The U.S. reported the March Consumer Price Index rose to 8.5% YoY, which is a fresh multi-decade high, and FED members believe that inflation is likely to continue higher than predicted for longer.
St. Louis Fed President James Bullard says that he wouldn’t rule out a 75 basis-point hike and raised the possibility of another hike in June. Stifel Chief Economist Lindsey Piegza said:
While we anticipate a 50bp increase next month and a second 50bp increase in June, with growth poised to slow significantly in the second half and recession risks on the rise, it will be difficult for the Fed to make the argument to continue rate hikes at such an aggressive pace, let alone step up the size of target rate hikes.
The U.S. will release gross domestic product figures for the first quarter next week, but investors’ focus will also be on the quarterly earnings reports.
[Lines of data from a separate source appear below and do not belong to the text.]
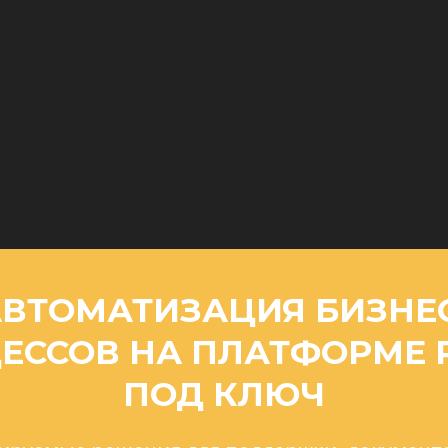
ВТОМАТИЗАЦИЯ БИЗНЕ
ЕССОВ НА ПЛАТФОРМЕ 
ПОД КЛЮЧ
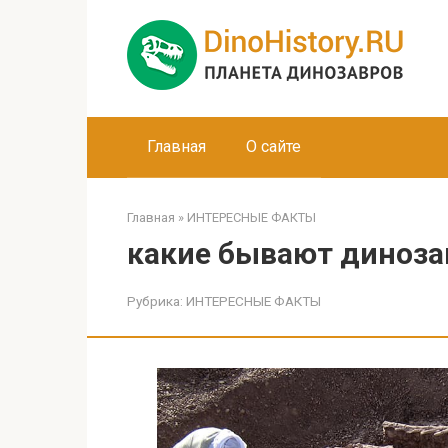
Перейти
к
контенту
Главная
О сайте
Главная
»
ИНТЕРЕСНЫЕ ФАКТЫ
какие бывают диноз
Рубрика:
ИНТЕРЕСНЫЕ ФАКТЫ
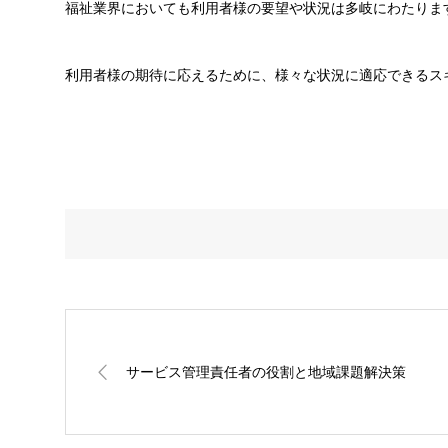
福祉業界においても利用者様の要望や状況は多岐にわたりま
利用者様の期待に応えるために、様々な状況に適応できるス
サービス管理責任者の役割と地域課題解決策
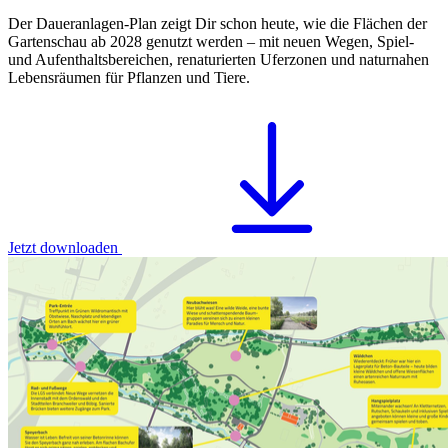
Der Daueranlagen-Plan zeigt Dir schon heute, wie die Flächen der
Gartenschau ab 2028 genutzt werden – mit neuen Wegen, Spiel-
und Aufenthaltsbereichen, renaturierten Uferzonen und naturnahen
Lebensräumen für Pflanzen und Tiere.
Jetzt downloaden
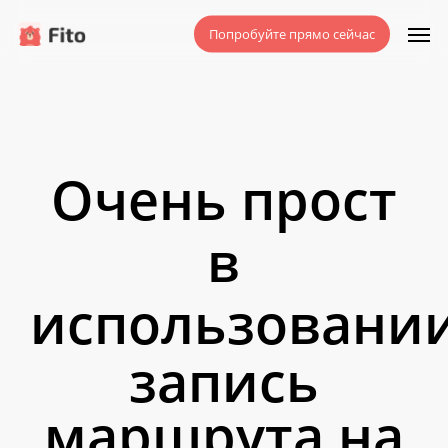
Перейти
Мен
Попробуйте прямо сейчас
к
основному
содержанию
Очень прост
в
использовани
запись
маршрута на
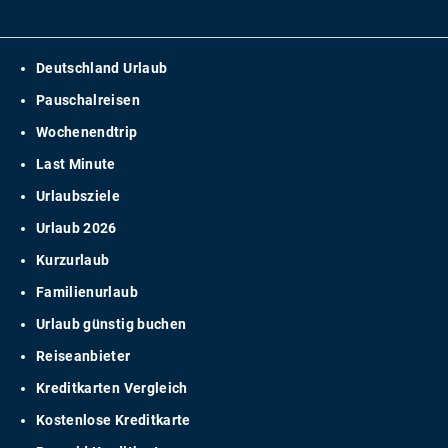
Deutschland Urlaub
Pauschalreisen
Wochenendtrip
Last Minute
Urlaubsziele
Urlaub 2026
Kurzurlaub
Familienurlaub
Urlaub günstig buchen
Reiseanbieter
Kreditkarten Vergleich
Kostenlose Kreditkarte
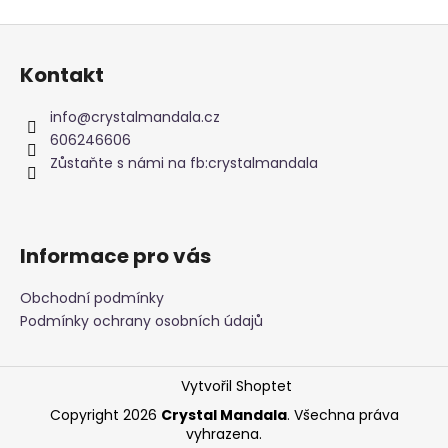
Z
á
Kontakt
p
a
info
@
crystalmandala.cz
t
606246606
í
Zůstaňte s námi na fb:crystalmandala
Informace pro vás
Obchodní podmínky
Podmínky ochrany osobních údajů
Vytvořil Shoptet
Copyright 2026
Crystal Mandala
. Všechna práva
vyhrazena.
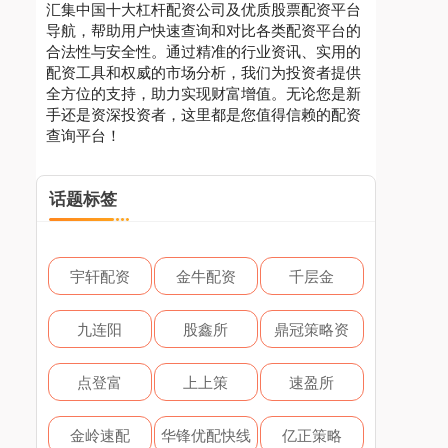
汇集中国十大杠杆配资公司及优质股票配资平台
导航，帮助用户快速查询和对比各类配资平台的
合法性与安全性。通过精准的行业资讯、实用的
配资工具和权威的市场分析，我们为投资者提供
全方位的支持，助力实现财富增值。无论您是新
手还是资深投资者，这里都是您值得信赖的配资
查询平台！
话题标签
宇轩配资
金牛配资
千层金
九连阳
股鑫所
鼎冠策略资
点登富
上上策
速盈所
金岭速配
华锋优配快线
亿正策略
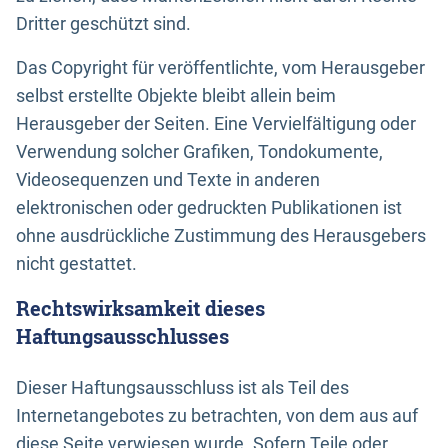
Dritter geschützt sind.
Das Copyright für veröffentlichte, vom Herausgeber
selbst erstellte Objekte bleibt allein beim
Herausgeber der Seiten. Eine Vervielfältigung oder
Verwendung solcher Grafiken, Tondokumente,
Videosequenzen und Texte in anderen
elektronischen oder gedruckten Publikationen ist
ohne ausdrückliche Zustimmung des Herausgebers
nicht gestattet.
Rechtswirksamkeit dieses
Haftungsausschlusses
Dieser Haftungsausschluss ist als Teil des
Internetangebotes zu betrachten, von dem aus auf
diese Seite verwiesen wurde. Sofern Teile oder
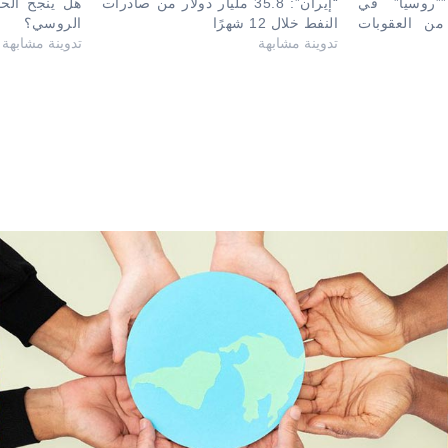
”روسيا” في
“إيران”: 35.8 مليار دولار من صادرات
هل ينجح الحص
من العقوبات
النفط خلال 12 شهرًا
الروسي؟
تدوينة مشابهة
تدوينة مشابهة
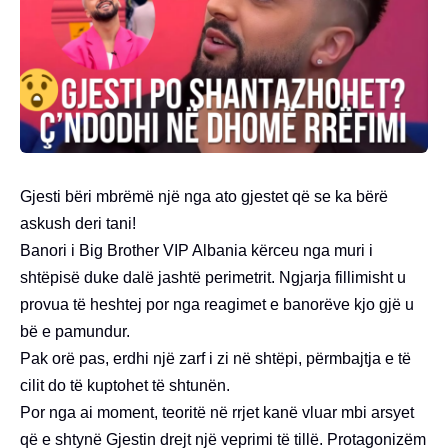
Gjesti bëri mbrëmë një nga ato gjestet që se ka bërë
askush deri tani!
Banori i Big Brother VIP Albania kërceu nga muri i
shtëpisë duke dalë jashtë perimetrit. Ngjarja fillimisht u
provua të heshtej por nga reagimet e banorëve kjo gjë u
bë e pamundur.
Pak orë pas, erdhi një zarf i zi në shtëpi, përmbajtja e të
cilit do të kuptohet të shtunën.
Por nga ai moment, teoritë në rrjet kanë vluar mbi arsyet
që e shtynë Gjestin drejt një veprimi të tillë. Protagonizëm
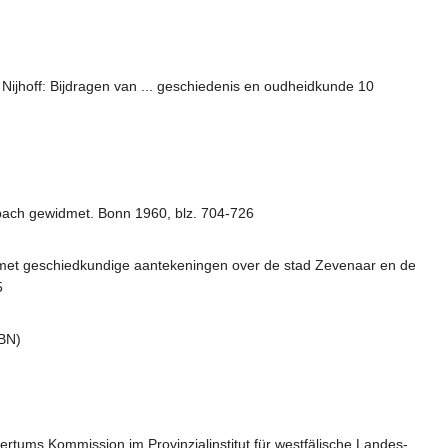
. Nijhoff: Bijdragen van ... geschiedenis en oudheidkunde 10
bach gewidmet. Bonn 1960, blz. 704-726
n met geschiedkundige aantekeningen over de stad Zevenaar en de
5
UBN)
rtums Kommission im Provinzialinstitut für westfälische Landes-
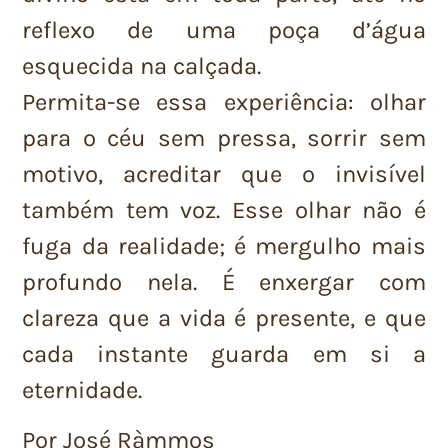
reflexo de uma poça d’água
esquecida na calçada.
Permita-se essa experiência: olhar
para o céu sem pressa, sorrir sem
motivo, acreditar que o invisível
também tem voz. Esse olhar não é
fuga da realidade; é mergulho mais
profundo nela. É enxergar com
clareza que a vida é presente, e que
cada instante guarda em si a
eternidade.
Por José Ràmmos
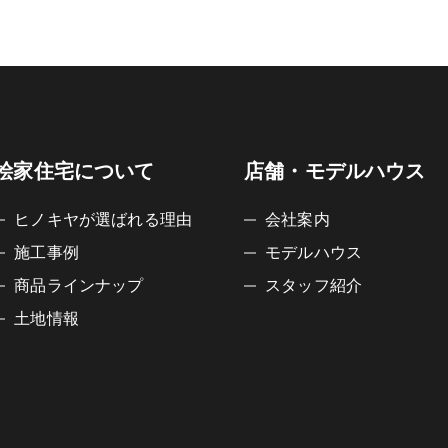
桧家住宅について
店舗・モデルハウス
ヒノキヤが選ばれる理由
会社案内
施工事例
モデルハウス
商品ラインナップ
スタッフ紹介
土地情報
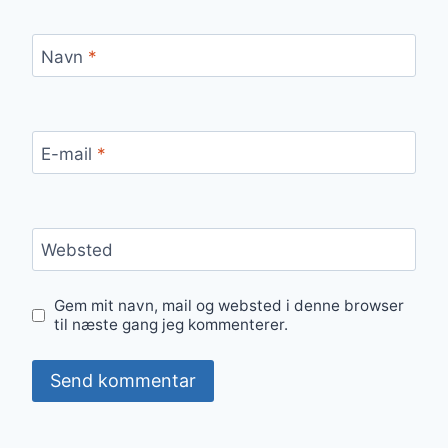
Navn
*
E-mail
*
Websted
Gem mit navn, mail og websted i denne browser
til næste gang jeg kommenterer.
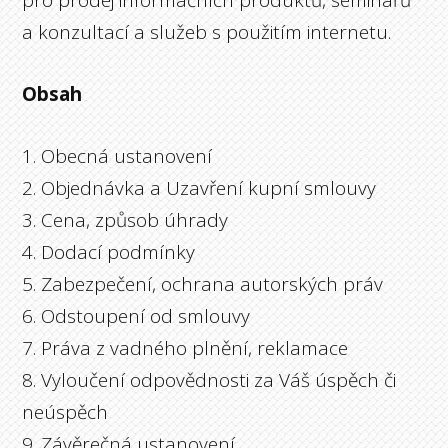
pro prodej informačních produktů, seminářů
a konzultací a služeb s použitím internetu.
Obsah
1. Obecná ustanovení
2. Objednávka a Uzavření kupní smlouvy
3. Cena, způsob úhrady
4. Dodací podmínky
5. Zabezpečení, ochrana autorských práv
6. Odstoupení od smlouvy
7. Práva z vadného plnění, reklamace
8. Vyloučení odpovědnosti za Váš úspěch či
neúspěch
9. Závěrečná ustanovení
It is important to mention that there are some concerns this earnings season, and expectations are the lowest since the recovery started.
Next week, Coca-Cola, 3M Co, Boeing, General Electric, General Motors, Alphabet, Microsoft, Visa, The Kraft Heinz, Amgen, Ford, PayPal, Qualcomm, Caterpillar, Mastercard, McDonald’s, Pepsi, Amazon, Twitter, Apple, Intel, Chevron, and Exxon Mobil are among the companies that will report quarterly results.
S&P 500 down -2.8% on a weekly basis
For the week, S&P 500 (SPX ) weakened by -2.8%, which marked the S&P 500’s third weekly loss in a row.
S&P 500 remains under pressure as investors brace for a more aggressive monetary policy from the Federal Reserve. If the price falls below 4,200 points, the next target could be 4,000 points which represents a strong support level.
DJIA down -1.9% on a weekly basis
The Dow Jones Industrial Average (DJIA) weakened -by 1.9% for the week and closed at 33,811 points.
The upside potential is probably limited for the week ahead, and if the price falls below 33,500 points, the next target could be 33,000 points.
Nasdaq Composite down -3.8% on a weekly basis
Nasdaq Composite (COMP) has lost -3.8% on a weekly basis and closed at 12,839 points.
This marked Nasdaq’s third weekly loss in a row, and if the price falls below 12,500 points, the next target could be 12,000 points.
The Dow Jones, the S&P 500, and the Nasdaq ended lower last week as tighter monetary policy signals from the Federal Reserve continue to keep investors in a negative mood. Fed Chair Jerome Powell said on Thursday that a 50-basis-point hike would be “on the table” when the Fed meets in May.